I am a street based photographer, however I have often felt uncomfortable applying the term 'street photographer' to myself. The photographers I have associated with the genre are distinctly bold, assertive and confrontational: there is a confidence in occupying public space and assuming the right to photograph. It requires a dual identity of bravado and invisibility. I struggled to see my place within the predominantly male genre, trying to adapt my photographic approach to match the photographers I admired. Photographic approaches are the result of direct experience, and the street photographer's images represent the extent to which freedom of movement can be enacted. When attempting to fit into my perceptions of the genre, I never managed to ignore the effect of my own presence and photograph people and places without regard for position, identity or privilege.

 

Over the last two years studying on the Photography and Urban Cultures Masters programme at Goldsmiths, University of London, I have embraced that unease. Studying in a sociology department has undone and reconfigured my viewpoint. I have enjoyed the process of theory informing practice ever since my undergraduate degree; reading theory has enabled me to contextually ground my images in the real everyday spaces that fascinate me.

 

It was not until starting my Masters that I learned to place myself within my work. Until that point I never truly considered the impact my socialised identity had on a photographic process conducted in public space. When a point of view is prioritised it is important to acknowledge the subjectivity in that position, and the social conditions that have constructed it. During the last two years I have realised the extent to which a street-based photographic process is an active relationship between place and photographer. My practice gains vitality and utility as I learn how the act of appropriating people and places fits into a wider awareness of how we embody the social on either side of the lens.

 

I now realise that the reasons I felt unsure about my role as a photographer can be powerful when explored as part of the process.
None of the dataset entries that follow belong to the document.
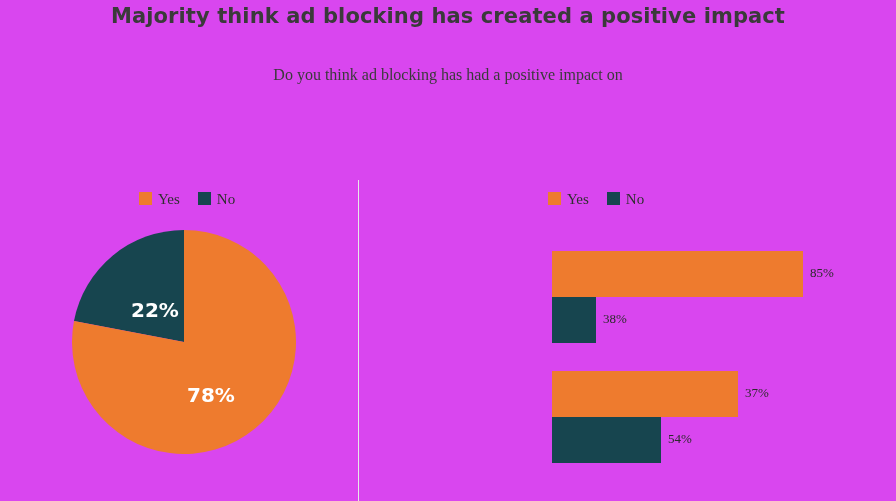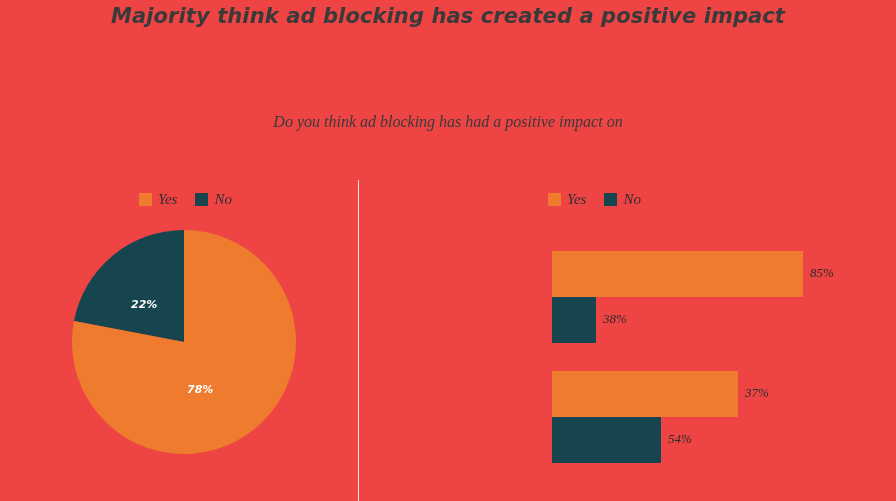"Majority think ad blocking has" #canvas { background: #ef4444 -> #d946ef; font-style: italic -> none }
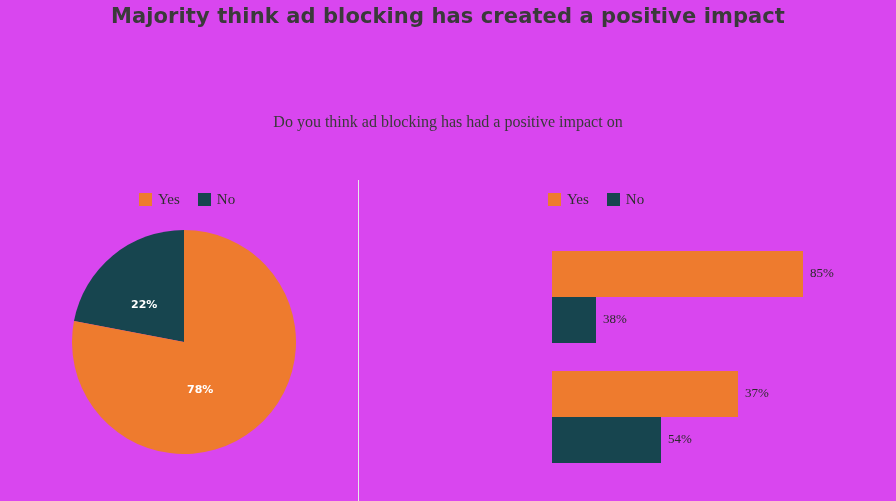"Do you think ad blocking" .chart-subtitle { margin-top: 47px -> none }
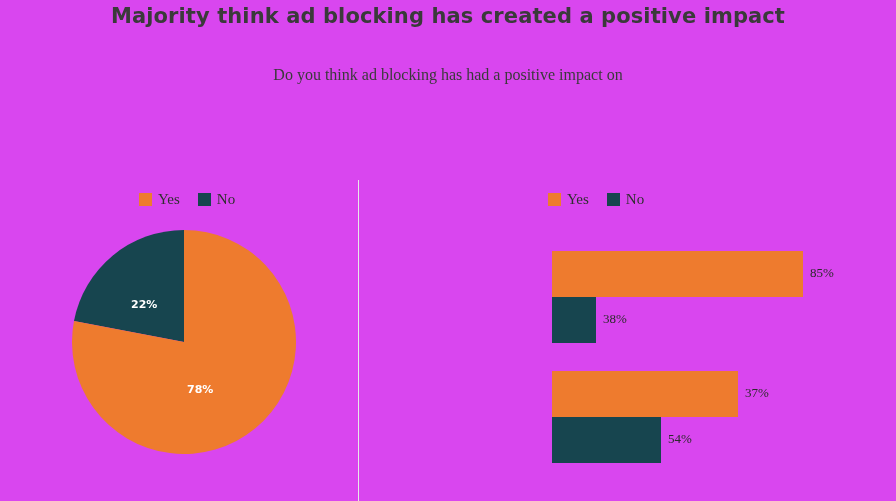"Yes" .legend-entry { align-items: center -> flex-start }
Instead of aiming for the confidence and protection of invisibility, I see the value in a consideration for ethics that requires me to evaluate and question myself as I photograph. Reading the landscape should be a reflexive process. When the embodied presence of the self is acknowledged, the photographic process is added to by further shifting the dynamics and possibilities of interpretation. Having now completed my MA, I have been selected to attend the Visa pour l'Image International Festival of Photojournalism under the Canon Student Program. Understanding my role within the image making process, I have learnt to value and enjoy my photographic practice; I am excited to explore future subjects and contexts, leaving behind fixed notions of genre.